(Trends Wide) — About 4,600 Haitians have left the United States on repatriation flights from Texas to Haiti since Sept. 19, a Department of Homeland Security (DHS) spokesman told Trends Wide on Wednesday.
The Joe Biden administration has relied on a Trump-era public health rule, known as Title 42, to swiftly evict migrants who made it to the U.S.-Mexico border, including Haitians who crowded under the Del Rio International Bridge this month.
The Department of Homeland Security has conducted repatriation flights to Haiti on a regular basis. Since Sept. 19, it has made 43 flights departing from Del Rio.
Thousands of migrants, many of them Haitians, had gathered in the makeshift camp under the bridge in Del Rio waiting for immigration authorities to process them.
They criticize the US decision to expel Haitians and the government defends itself
DHS rushed to vacate the camp and the last remaining migrants left the temporary site on Friday.

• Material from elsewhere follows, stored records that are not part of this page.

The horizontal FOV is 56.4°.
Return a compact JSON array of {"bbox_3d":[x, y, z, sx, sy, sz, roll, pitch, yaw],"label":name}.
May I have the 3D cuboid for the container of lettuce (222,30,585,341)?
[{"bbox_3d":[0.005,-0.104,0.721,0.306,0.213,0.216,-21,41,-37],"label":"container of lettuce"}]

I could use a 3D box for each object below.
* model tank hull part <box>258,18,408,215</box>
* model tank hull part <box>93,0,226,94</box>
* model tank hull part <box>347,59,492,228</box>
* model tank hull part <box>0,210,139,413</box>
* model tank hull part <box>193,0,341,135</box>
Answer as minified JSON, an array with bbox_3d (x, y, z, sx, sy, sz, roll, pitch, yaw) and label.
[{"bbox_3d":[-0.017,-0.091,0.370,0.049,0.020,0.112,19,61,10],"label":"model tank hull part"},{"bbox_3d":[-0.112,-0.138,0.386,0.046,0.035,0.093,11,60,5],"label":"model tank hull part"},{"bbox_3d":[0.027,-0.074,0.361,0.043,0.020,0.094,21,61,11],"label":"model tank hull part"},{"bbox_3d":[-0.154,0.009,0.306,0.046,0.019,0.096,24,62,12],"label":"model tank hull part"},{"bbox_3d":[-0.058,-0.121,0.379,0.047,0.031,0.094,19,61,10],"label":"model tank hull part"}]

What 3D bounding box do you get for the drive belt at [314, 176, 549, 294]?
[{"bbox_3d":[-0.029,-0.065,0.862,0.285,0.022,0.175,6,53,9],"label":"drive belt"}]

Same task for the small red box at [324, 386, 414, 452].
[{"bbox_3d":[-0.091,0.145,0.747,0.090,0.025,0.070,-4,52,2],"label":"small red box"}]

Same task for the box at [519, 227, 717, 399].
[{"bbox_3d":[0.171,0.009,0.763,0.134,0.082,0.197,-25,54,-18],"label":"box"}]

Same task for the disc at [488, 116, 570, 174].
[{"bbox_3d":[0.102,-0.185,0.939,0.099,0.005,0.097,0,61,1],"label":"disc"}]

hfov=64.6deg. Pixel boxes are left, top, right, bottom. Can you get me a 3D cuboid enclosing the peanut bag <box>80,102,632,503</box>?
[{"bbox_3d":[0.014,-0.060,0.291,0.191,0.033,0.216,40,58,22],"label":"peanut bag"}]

Some were transferred to US Customs and Border Protection processing centers, several thousand were released in the United States, and others were flown back to Haiti.
Many of the Haitians who camped in Del Rio are believed to have been living in South America since the 2010 earthquake in Haiti, but fled as jobs dried up in the region.

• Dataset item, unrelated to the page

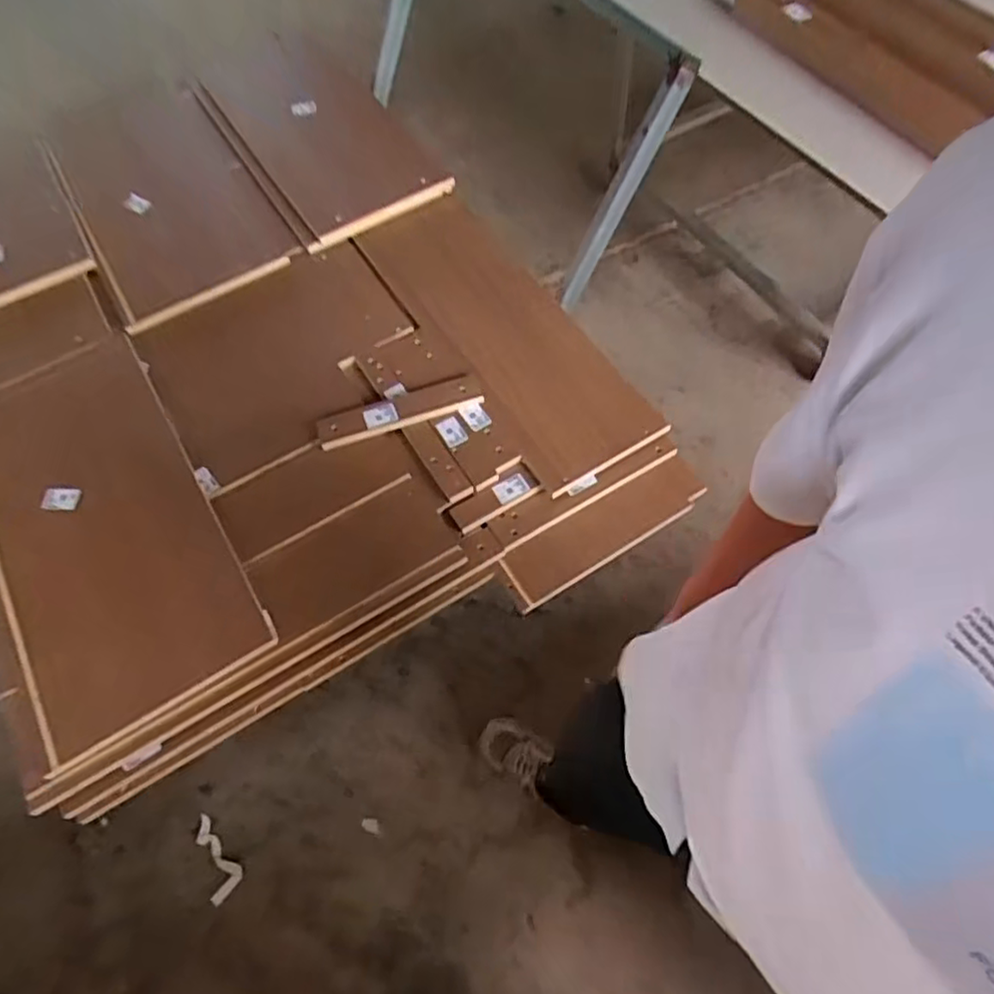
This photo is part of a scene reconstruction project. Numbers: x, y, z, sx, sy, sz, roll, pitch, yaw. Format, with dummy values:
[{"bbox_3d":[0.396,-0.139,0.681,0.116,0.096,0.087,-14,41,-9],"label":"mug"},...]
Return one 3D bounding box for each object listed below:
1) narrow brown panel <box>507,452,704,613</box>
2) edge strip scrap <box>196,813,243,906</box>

The Secretary of Homeland Security, Alejandro Mayorkas, cited the economic cost of the pandemic as a factor that contributed to the increase in migrants in recent months and defended continuing to use Title 42 to quickly expel those who arrive.
“The fact is that – this is not specific to the Haitian diaspora – the world is still recovering from a pandemic. And the decline in economies has caused more people to leave their homes,” Mayorkas said Monday during the Annual Conference on Immigration Law and Policy.

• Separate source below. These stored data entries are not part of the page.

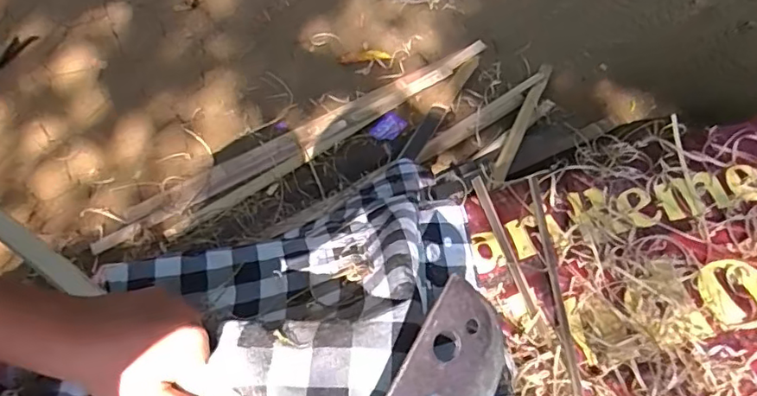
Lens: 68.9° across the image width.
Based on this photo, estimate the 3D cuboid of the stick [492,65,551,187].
[{"bbox_3d":[0.311,-0.164,1.200,0.030,0.039,0.432,23,49,12],"label":"stick"}]

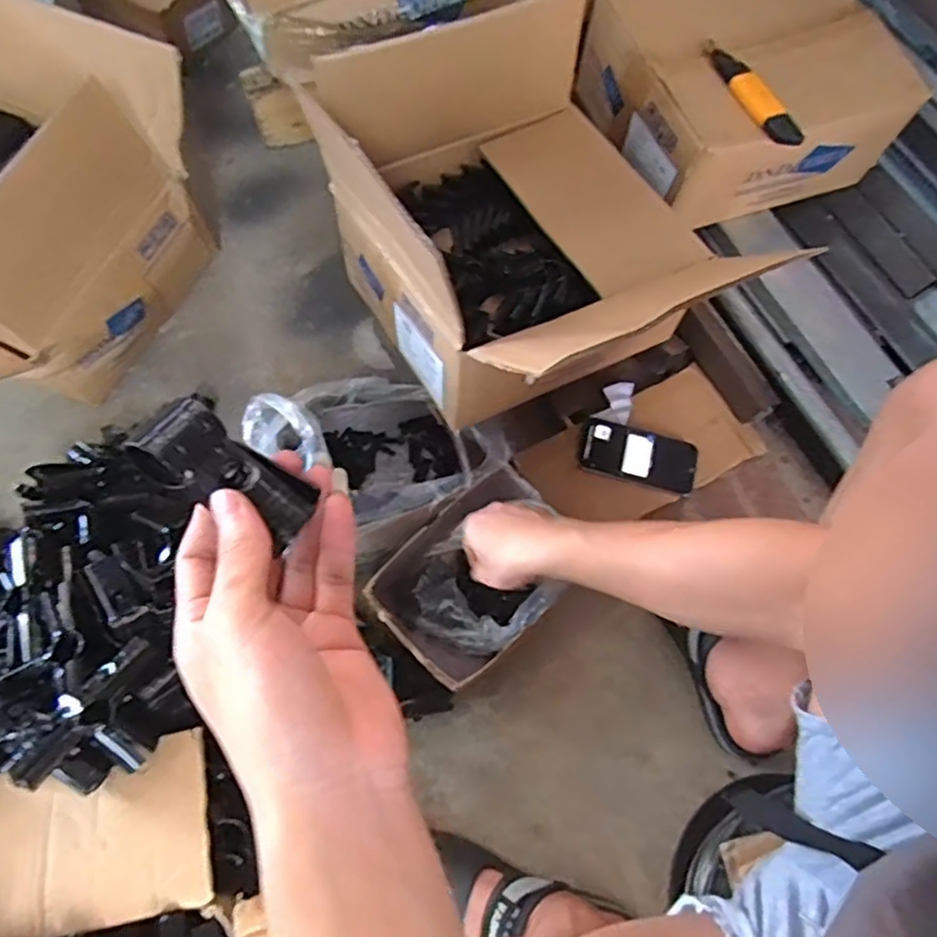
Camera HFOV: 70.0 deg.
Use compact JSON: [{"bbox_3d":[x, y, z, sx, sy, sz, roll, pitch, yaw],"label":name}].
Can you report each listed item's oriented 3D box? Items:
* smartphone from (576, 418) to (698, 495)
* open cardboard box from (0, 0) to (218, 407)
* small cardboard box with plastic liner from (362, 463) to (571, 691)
[{"bbox_3d":[0.208,-0.018,0.817,0.146,0.010,0.077,13,68,3],"label":"smartphone"},{"bbox_3d":[-0.572,-0.289,0.786,0.376,0.242,0.440,25,69,8],"label":"open cardboard box"},{"bbox_3d":[0.007,0.122,0.727,0.203,0.103,0.147,-41,75,-17],"label":"small cardboard box with plastic liner"}]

Years after leaving, Haitians who made it to the southern border of the United States are now being returned to a country facing political instability following the assassination of the president in August and a 7.2 magnitude earthquake in the same month that left more than 2,000 dead.
Immigrant advocates and Democratic lawmakers have criticized the repatriation flights and urged the government to stop sending Haitian migrants to a country facing a humanitarian crisis.
Last week, Daniel Foote, the United States special envoy for Haiti, surrendered his resignation to Secretary of State Antony Blinken, saying that “it will not be associated with the inhumane and counterproductive decision of the United States to deport thousands of Haitian refugees.” from the United States border with Mexico. He added that the US policy approach to Haiti remains “deeply flawed.”
But high-ranking government officials, including Mayorkas, have defended their decision, arguing that they studied the conditions and determined that the migrants could be sent back.
Trends Wide’s Veronica Stracqualursi contributed to this report.